### Problem requirements
Reproduce every line of the data below word for word, keeping the original spelling and line breaks.

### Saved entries

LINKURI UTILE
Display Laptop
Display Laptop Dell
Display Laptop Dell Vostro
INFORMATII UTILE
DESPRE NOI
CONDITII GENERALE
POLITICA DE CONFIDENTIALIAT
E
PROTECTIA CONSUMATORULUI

### Task result
LINKURI UTILE
Display Laptop
Display Laptop Dell
Display Laptop Dell Vostro
INFORMATII UTILE
DESPRE NOI
CONDITII GENERALE
POLITICA DE CONFIDENTIALIAT
E
PROTECTIA CONSUMATORULUI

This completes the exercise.